Notes: Tops fall flat, but Louisville game draws big crowd

WKU fans in the student section show their disappointment in the Toppers’ performance on Wednesday night against Louisville. Cody Sparks (far right), a senior from Beaver Dam, got to the game at 10 a.m. to get front-row seats. The attendance in Diddle Arena was 7,326.

Zach Greenwell

Wednesday’s game against No. 25 Louisville was one of the most anticipated WKU home games in recent years, and that interest showed in the crowd.

The Toppers’ 114-82 loss drew 7,326 people to Diddle Arena, which impressed Head Coach Ken McDonald.

“I want to thank our fans for coming out,” he said. “I haven’t seen this place like this in a long, long time. There’s no question as a coaching staff and a team that these guys are working hard. They want to make the fans proud, so you missed an opportunity to do that.”

Louisville Head Coach Rick Pitino told reporters earlier in the week that he purposely scheduled the game against WKU to prepare the Cardinals for play in the Big East Conference.

After his team thoroughly handled the Toppers, Pitino said Louisville responded well in its first road test.

“We wanted to match the aggressiveness on offense to really push the pace and get easy shots because we knew it was going to be a great crowd,” Pitino said. “We knew it was going to be a strong home-court advantage, and the only way to take the crowd out of the game was to control the backboard, play good defense and stay aggressive on offense.”

A handful of students lined up outside early Wednesday to get prime seats in the arena. WKU handed out vouchers to 1,500 students for the game several weeks ago.

The crowd remained near capacity even after the Toppers fell behind by a large margin, and it wasn’t until late in the second half that fans started to clear out.

“The crowd was outstanding,” McDonald said. “You could just feel the energy when you walked into the arena. It’s just a great feeling having this place packed, and I know to an extent we let the crowd down, but I hope they don’t give up.”

Sun Belt looming

The loss to Louisville ends what was a rocky non-conference slate for WKU, and the Toppers begin play in the Sun Belt Conference at Arkansas State on Jan. 1.

Even though WKU had its ups and downs in the first half of the season, McDonald said there’s plenty of time to turn it around.

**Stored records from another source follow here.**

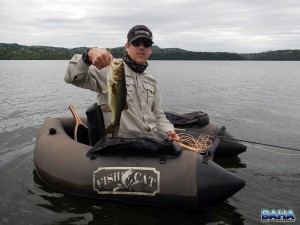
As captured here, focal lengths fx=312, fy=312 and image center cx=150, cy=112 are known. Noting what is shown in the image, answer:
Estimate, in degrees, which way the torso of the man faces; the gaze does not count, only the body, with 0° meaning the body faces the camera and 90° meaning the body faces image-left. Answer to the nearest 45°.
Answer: approximately 315°
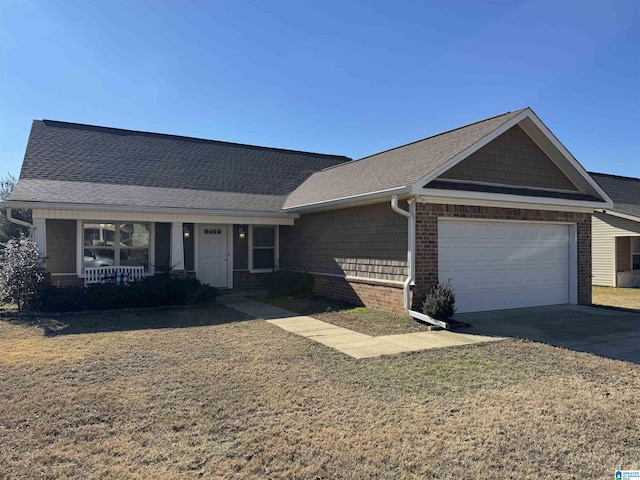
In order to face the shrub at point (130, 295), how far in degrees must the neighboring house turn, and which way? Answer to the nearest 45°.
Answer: approximately 45° to its right

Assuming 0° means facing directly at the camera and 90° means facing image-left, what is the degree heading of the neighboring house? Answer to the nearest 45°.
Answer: approximately 0°

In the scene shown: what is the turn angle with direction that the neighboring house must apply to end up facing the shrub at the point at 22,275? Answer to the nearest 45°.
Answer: approximately 45° to its right
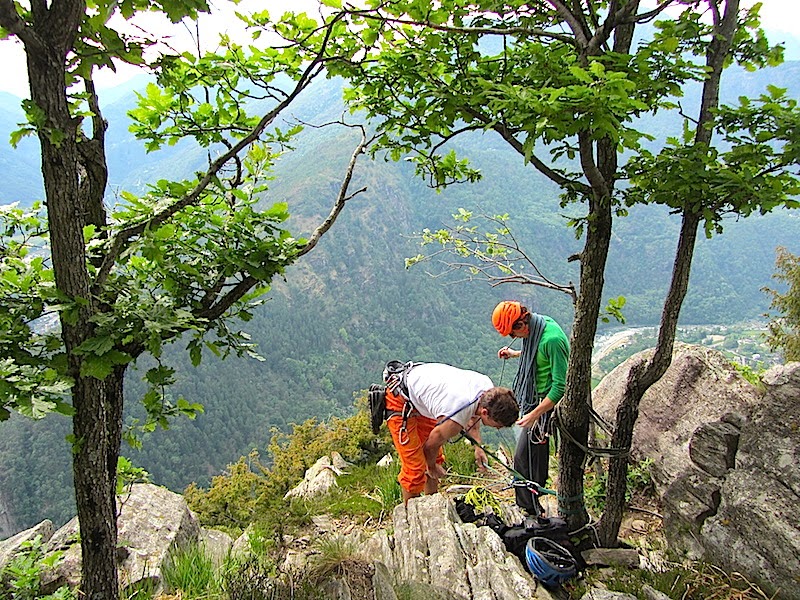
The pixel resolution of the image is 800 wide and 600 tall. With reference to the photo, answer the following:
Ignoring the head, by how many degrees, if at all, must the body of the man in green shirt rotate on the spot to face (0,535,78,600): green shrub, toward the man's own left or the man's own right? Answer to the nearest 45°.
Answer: approximately 45° to the man's own left

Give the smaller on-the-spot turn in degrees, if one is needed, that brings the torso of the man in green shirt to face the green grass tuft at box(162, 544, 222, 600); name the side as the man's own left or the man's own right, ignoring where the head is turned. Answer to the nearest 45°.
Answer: approximately 45° to the man's own left

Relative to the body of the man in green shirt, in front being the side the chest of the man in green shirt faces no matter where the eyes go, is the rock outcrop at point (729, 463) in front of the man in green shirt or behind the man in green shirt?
behind

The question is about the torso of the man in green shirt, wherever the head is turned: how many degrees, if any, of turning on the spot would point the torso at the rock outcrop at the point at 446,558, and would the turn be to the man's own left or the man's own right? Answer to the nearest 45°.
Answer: approximately 45° to the man's own left

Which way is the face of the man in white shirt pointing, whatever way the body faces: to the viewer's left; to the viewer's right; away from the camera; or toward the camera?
to the viewer's right

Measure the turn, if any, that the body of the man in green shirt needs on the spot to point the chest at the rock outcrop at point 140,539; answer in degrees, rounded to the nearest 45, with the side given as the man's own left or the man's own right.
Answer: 0° — they already face it

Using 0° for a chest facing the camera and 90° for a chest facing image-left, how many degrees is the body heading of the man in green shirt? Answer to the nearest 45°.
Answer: approximately 90°
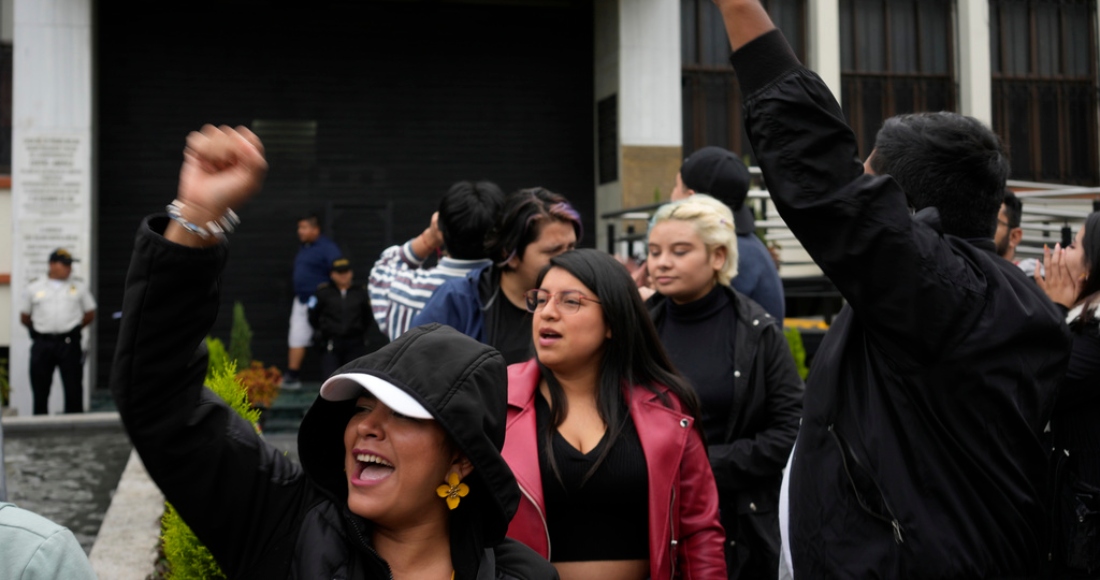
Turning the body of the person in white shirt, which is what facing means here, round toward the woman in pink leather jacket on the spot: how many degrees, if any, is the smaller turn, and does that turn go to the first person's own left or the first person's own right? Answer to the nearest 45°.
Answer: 0° — they already face them

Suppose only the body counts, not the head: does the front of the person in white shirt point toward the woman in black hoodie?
yes

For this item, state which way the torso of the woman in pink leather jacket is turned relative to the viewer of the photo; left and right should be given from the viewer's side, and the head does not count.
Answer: facing the viewer and to the left of the viewer

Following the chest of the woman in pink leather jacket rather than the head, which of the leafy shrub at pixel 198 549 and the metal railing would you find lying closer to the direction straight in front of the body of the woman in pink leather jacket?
the leafy shrub

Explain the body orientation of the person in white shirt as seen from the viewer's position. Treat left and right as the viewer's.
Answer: facing the viewer

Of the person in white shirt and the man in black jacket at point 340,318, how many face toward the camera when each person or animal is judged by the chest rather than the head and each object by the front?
2

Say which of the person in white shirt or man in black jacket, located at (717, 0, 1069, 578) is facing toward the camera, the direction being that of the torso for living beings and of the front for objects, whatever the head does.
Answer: the person in white shirt

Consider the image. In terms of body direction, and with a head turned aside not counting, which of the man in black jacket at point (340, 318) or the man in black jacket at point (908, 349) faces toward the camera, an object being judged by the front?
the man in black jacket at point (340, 318)

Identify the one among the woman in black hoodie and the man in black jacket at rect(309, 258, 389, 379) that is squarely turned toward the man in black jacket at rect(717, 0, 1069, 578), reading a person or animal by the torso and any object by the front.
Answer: the man in black jacket at rect(309, 258, 389, 379)

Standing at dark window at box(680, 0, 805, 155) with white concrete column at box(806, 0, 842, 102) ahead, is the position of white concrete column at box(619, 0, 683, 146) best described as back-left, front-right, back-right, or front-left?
back-right

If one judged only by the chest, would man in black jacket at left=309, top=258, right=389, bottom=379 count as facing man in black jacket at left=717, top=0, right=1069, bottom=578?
yes

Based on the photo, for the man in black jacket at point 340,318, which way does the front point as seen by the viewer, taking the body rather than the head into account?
toward the camera

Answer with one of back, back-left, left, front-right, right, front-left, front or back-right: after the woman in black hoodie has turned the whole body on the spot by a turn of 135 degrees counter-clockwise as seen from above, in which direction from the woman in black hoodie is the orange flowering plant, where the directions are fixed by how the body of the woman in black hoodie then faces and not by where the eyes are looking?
left

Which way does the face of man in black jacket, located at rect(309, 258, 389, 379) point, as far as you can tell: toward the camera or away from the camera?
toward the camera

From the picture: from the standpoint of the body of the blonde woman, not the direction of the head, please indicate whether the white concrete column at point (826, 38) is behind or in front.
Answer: behind
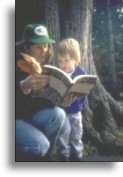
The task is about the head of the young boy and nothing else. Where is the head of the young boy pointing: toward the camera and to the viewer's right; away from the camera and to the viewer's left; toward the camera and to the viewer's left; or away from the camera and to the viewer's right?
toward the camera and to the viewer's left

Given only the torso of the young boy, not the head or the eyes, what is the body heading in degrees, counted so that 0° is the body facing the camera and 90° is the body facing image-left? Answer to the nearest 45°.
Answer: approximately 45°
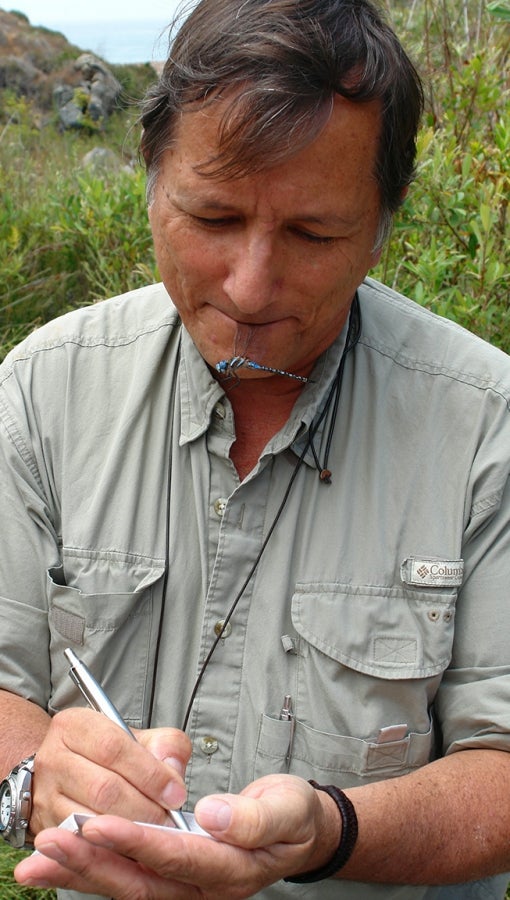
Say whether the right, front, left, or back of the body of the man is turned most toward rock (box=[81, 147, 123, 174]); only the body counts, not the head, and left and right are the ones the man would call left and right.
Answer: back

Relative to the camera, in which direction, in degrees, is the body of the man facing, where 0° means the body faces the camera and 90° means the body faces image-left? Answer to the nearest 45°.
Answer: approximately 0°

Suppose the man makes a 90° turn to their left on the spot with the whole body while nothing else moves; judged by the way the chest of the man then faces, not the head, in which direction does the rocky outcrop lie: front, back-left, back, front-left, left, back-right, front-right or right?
left
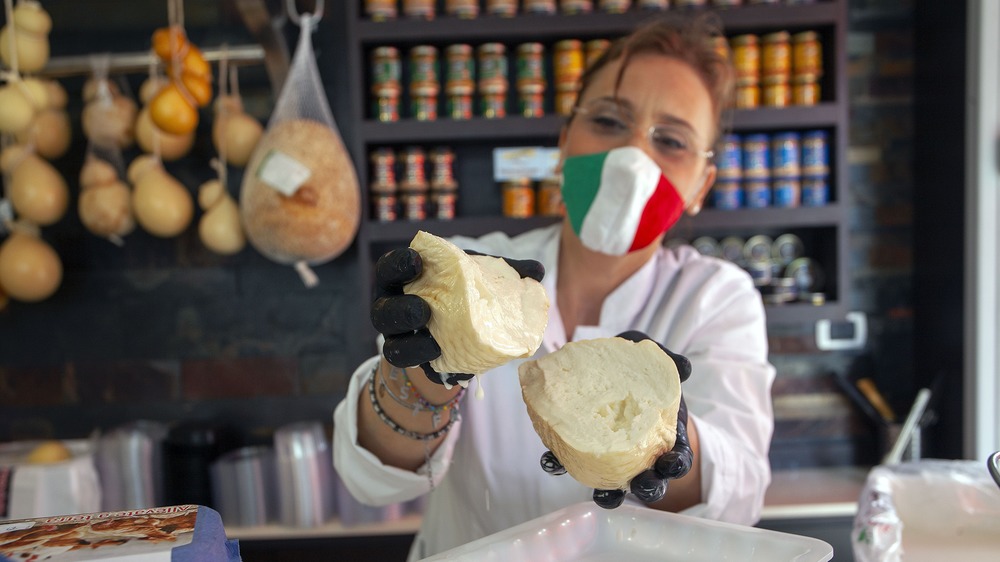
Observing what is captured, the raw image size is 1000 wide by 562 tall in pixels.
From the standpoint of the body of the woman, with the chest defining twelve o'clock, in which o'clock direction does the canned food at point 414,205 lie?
The canned food is roughly at 5 o'clock from the woman.

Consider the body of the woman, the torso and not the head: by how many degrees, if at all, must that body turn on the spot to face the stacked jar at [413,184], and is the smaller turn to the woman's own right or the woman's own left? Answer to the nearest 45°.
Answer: approximately 135° to the woman's own right

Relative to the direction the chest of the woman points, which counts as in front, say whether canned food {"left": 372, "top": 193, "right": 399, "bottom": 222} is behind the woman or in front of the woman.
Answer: behind

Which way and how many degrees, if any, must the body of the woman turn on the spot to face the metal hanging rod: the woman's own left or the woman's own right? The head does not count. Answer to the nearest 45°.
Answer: approximately 135° to the woman's own right

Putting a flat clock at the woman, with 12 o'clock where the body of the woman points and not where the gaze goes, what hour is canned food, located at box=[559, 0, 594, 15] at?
The canned food is roughly at 6 o'clock from the woman.

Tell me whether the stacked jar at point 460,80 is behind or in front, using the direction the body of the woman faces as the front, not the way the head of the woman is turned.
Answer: behind

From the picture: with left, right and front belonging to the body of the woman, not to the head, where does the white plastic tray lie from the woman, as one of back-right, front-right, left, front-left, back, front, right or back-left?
front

“We have a new slate now with conference starting,” he said. “The reasons we were bad in the non-league and not reaching our potential — we have to correct those mistakes to move forward and have higher expectations for the conference schedule.”

McDonald said WKU still has plenty of room for improvement, especially with teamwork, defense and toughness.

Senior forward Sergio Kerusch said he the Toppers continued to strive for those things against Louisville, even after the Cardinals had all but secured the win.

“What I’m proud about with this team is that we didn’t give up,” Kerusch said. “I feel that we played down to the last minute. We tried to dive and get steals, and in a situation like that, the fact that we still played like we had a chance to win — I think that’s important.”

But McDonald said continuing to fight is only part of the battle. He said WKU will have to avoid falling into a large hole early, or else it will be just as vulnerable in the Sun Belt.

“It’s going to take a better effort in conference,” he said. “It’s not going to get easier. Our conference has some very strong teams, so you can’t just talk yourself into, ‘It’s going to be easier.'”

Extra notes

Junior guard Kahlil McDonald scored a career-high 11 points against the Cardinals, connecting on three 3-pointers … The loss marked the first time WKU has surrendered 100 points at home since giving up 110 to Louisiana-Lafayette in 2004 … The announced attendance of 7,326 was the sixth-highest crowd number since the renovation of Diddle.